#Review | Quotable Quotes From Rofhiwa Maneta’s Book Launch

Sindi, the Uber owner, me asks if it’s okay to switch on Ukhozi FM. Sure, I respond. I proceed to think about how this impulse to check beforehand, and the constant need to ask for permission, especially with ‘our’ things — black things, African things — is an Apartheid-ey, anti-black trauma response. It’s one of the many things I wish we could collectively shake off with immediate effect. 

We await for the red colour to turn green; to give us permission to go ahead with our journey. The destination is the Book Circle Capital in Melville, where author Rofhiwa Maneta is launching his book A Man, A Fire, A Corpse published by Blackbird Books. Sindi agrees that the language used to talk about teenage pregnancy in South Africa should change; that it should be apparent that what is happening is rape on a wide scale; and that the perpetrators, usually men of a far superior age, are to blame. She thinks that poverty, too, plays a part, and adds that young girls are forced into uncomfortable setups with men because they need to support their families. I digress; we have much to deal with as black people. 

Rofhiwa wears a fresh fade, while a set of spectacles frames his face and lends him a future-retro Steve Urkle-type kasi intellectual disposition — a post-pandemic Dynamite Diepkloof Dude, if you may. The white t-shirt he’s wearing — a Keith Haring, I’m told — leads my mind towards A Tribe Called Quest album covers, while the black don’t-touch-maqaqailana jeans place him somewhere between a skater, a punk rocker, and a pantsula. Everyone wants a piece of him, and he’s gracious with his time. His laughter reverberates throughout the open space at 27 Boxes, an indication that all is well.

Rofhiwa’s writerly journey has been one of a relentless pursuit of excellence, above all. The author, whose publishing journey started in earnest around 2017 with his first self-published collection, Metanoia, dropped gems during the near-two hour conversation and QnA session facilitated by another author, Sihle Mthembu (Born To Kwaito). What’s more, he didn’t seek permission to write about a subject dear to him. Here are some of the memorable things he said.

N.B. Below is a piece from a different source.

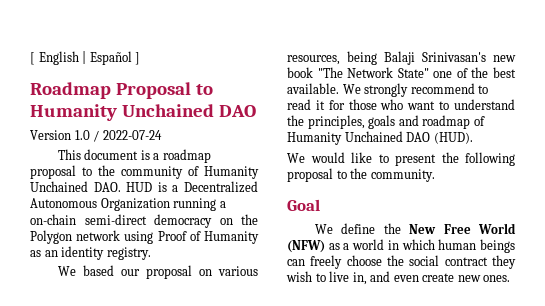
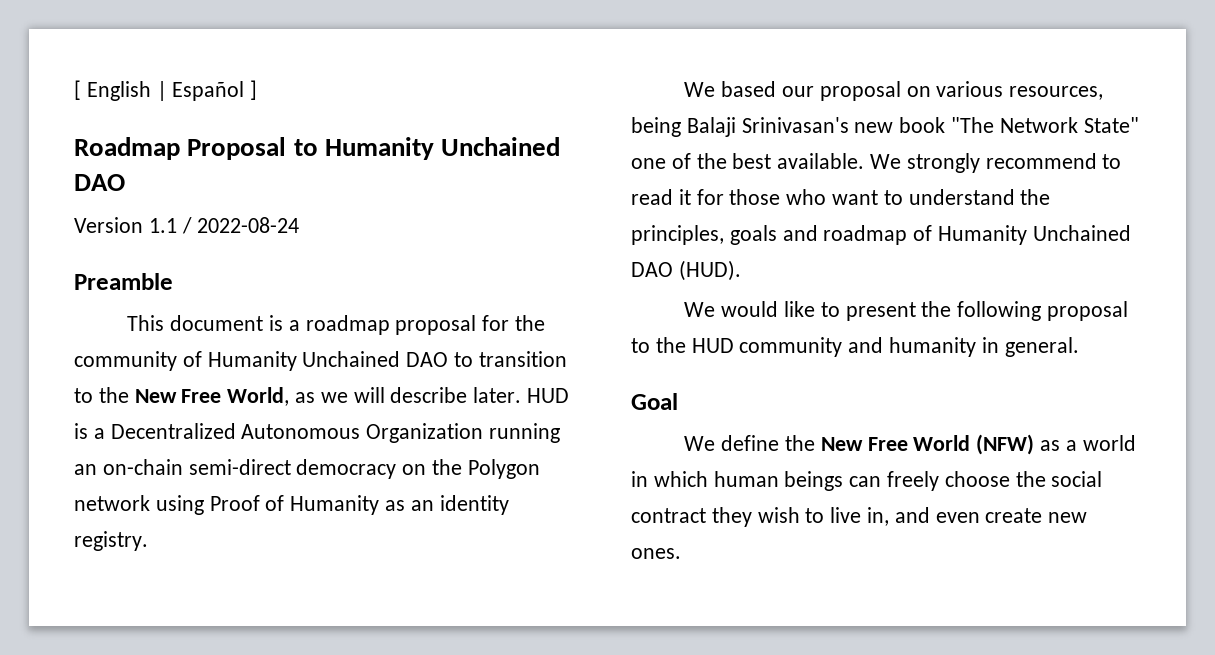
[74,130,162,142] 1.0 / 2022-07-24 -> [148,217,300,234] [74,273,173,290] 1.1 / 2022-08-24 // Preamble
[82,167,92,176] to -> [482,315,510,331] for
[93,182,121,192] DAO. -> [406,351,567,367] [74,387,522,406] DAO to transition to the New Free World, as we will describe later.
[219,201,226,208] a -> [74,464,97,475] an
[370,169,435,182] community. -> [691,337,1079,357] HUD community and humanity in general.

Rofhiwa Maneta at Book Circle Capital (image by Tseliso Monaheng)

“The work [my father did], and the rank he ended up in, were disproportionate. He felt like he could’ve been a higher-ranking police official — if he were judged solely on the merits of the work he did. I think he could’ve been a brigadier, if it was an honest institution. But at some point I thought, okay, cool, if no one’s gonna write about my father , if no one’s gonna memorialise him, I’ll take up that duty. It could be possible like, in 2070, [with] books being what they are, someone might pick up a book in the library […] they might find out that at some point, there was someone called Captain Amos Maneta, and this is the human being he was: this is what he did, this is the kind of father he was, this was the type of human being he was, and I wanted to do some sort of justice to the work he did.”  

Rofhiwa’s parents at Book Circle Capital (image by Tseliso Monaheng)

“I was deliberately blurring the lines between being my dad’s biographer, and being his son. It was never gonna be an objective book; I’m writing about my father. I was really more interested in the sentiment, the emotion attached to it, the Psychology behind being a father and a police official. If there’s one I indulged more than the other, it was definitely sentiment.”

A Man, A Fire, A Corpse book launch at Book Circle Capital (image by Tseliso Monaheng)

“Writing a book, sort of having to sustain people’s attention for 247 pages, that was very difficult. It’s something that I’ll never do again! And that’s also why the book is episodic — I’m used to writing articles. I’ve never had to write one piece of narrative. It’s the writerly thing to be like, oh no, I hate my writing. I’ll be quite honest, I read a part of the book and I couldn’t believe some of the sentences I wrote.”